Pope Francis Family Story


Recently I signed up for a trial membership on one of those genealogy web sites whose commercials clog TV broadcasts these days, and I have to admit I’ve found exploring my family’s past captivating.

Among other things, I discovered that a distant ancestor on my mother’s side was born in the same small French town, in the same year, as famed philosopher René Descartes. Though Descartes moved away when he was just 10, I still like to envision my forerunner mixing it up with him in a brainy schoolyard brawl, defending the Church’s Thomism against Cartesian dualism.

I also learned that my wife is a blend of Russian, Welsh, Bavarian, Prussian, and English ancestry. After 22 years of marriage, I have to say that explains a lot.

Overall, the experience has offered a powerful reminder that where we come from influences how we see ourselves and the world. That’s true of most everyone, and it’s definitely the case with Pope Francis.

Since his election, Francis has made solidarity with the poor and the defense of immigrants his towering priorities. While any pope would embrace those positions, since they loom large in Catholic social teaching, Francis seems to feel a special biographical tug.

He rarely misses an opportunity to press the case. On Thursday, for instance, Francis gave a brief talk to European Catholic and Protestant leaders largely devoted to Christian unity and religious freedom.

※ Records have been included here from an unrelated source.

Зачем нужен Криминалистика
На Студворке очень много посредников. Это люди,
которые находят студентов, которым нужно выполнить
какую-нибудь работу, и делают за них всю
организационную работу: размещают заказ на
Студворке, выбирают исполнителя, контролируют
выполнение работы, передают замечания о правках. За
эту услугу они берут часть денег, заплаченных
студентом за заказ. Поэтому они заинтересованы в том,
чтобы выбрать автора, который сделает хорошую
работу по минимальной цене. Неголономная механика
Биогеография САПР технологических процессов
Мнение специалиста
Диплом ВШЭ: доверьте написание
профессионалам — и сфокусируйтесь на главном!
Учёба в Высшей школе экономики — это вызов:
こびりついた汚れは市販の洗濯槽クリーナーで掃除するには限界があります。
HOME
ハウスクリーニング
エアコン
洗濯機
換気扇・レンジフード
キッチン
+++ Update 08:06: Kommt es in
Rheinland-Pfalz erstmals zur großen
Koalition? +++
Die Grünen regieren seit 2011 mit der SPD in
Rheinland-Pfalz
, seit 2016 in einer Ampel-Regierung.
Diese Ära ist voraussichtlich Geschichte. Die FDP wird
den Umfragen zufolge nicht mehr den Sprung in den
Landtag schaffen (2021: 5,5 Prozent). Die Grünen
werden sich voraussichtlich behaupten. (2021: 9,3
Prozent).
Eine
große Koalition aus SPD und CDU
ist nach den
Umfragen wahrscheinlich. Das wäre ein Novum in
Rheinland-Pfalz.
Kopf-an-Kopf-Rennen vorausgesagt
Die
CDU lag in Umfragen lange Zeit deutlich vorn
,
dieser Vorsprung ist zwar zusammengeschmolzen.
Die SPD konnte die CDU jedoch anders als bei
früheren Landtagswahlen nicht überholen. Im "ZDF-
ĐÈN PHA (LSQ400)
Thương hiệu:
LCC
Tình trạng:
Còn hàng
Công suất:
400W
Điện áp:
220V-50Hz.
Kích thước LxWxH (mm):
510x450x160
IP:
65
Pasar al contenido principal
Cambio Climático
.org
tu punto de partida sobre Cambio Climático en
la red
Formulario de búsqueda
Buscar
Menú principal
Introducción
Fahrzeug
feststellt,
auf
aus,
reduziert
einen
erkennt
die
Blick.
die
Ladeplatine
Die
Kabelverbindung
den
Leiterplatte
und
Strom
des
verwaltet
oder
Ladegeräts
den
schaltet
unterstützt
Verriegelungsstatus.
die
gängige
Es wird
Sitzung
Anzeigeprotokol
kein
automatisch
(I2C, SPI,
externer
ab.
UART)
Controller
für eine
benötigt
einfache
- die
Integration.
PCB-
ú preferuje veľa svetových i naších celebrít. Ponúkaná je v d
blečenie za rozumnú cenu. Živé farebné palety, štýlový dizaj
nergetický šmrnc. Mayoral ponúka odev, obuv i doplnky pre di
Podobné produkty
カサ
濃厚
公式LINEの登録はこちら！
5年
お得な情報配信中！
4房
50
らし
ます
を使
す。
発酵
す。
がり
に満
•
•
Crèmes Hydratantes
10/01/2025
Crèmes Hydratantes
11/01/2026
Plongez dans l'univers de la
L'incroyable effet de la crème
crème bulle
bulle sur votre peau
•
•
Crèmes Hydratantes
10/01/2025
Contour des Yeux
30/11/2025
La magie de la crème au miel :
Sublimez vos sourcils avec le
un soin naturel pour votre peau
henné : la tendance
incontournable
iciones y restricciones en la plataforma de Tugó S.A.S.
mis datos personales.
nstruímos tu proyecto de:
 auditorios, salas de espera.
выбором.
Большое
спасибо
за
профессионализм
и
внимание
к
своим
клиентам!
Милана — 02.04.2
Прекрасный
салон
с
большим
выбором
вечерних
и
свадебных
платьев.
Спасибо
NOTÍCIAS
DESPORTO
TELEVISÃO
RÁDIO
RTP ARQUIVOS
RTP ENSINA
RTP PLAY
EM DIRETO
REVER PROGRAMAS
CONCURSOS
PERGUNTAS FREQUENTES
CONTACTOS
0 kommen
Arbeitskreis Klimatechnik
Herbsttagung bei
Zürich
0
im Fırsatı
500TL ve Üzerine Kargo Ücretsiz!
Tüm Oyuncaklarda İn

Before finishing, however, Francis couldn’t resist a plug for immigrants.

Facing “the dramatic and often tragic migration of thousands of persons fleeing war, persecution, and misery,” the pope said, the churches of Europe “have the duty to collaborate to promote solidarity and welcome.”

It’s a conviction with clear personal roots. For those unfamiliar with the story of Jorge Mario Bergoglio, the man who is now Pope Francis, here’s a thumbnail sketch.

It begins in the 1920s, in the northern Italian region of the Piedmont. Fallout from the First World War had left Italy bankrupt and in chaos, paving the way for the rise of Benito Mussolini’s fascist movement.

Facing that alarming prospect, scores of Italians decided to pull up roots. Argentina was a destination of choice, in part because in the 1920s it had a higher standard of living than virtually any country in Europe.

Two of the future pope’s great-uncles set off for Argentina, founding a prosperous paving company in a port area about an hour outside the capital city of Buenos Aires. Giovanni Angelo Bergoglio, Francis’ grandfather, made the decision to join his brothers in 1927, setting sail for the New World with his wife, Rosa Margarita Vasallo di Bergoglio, and their six children.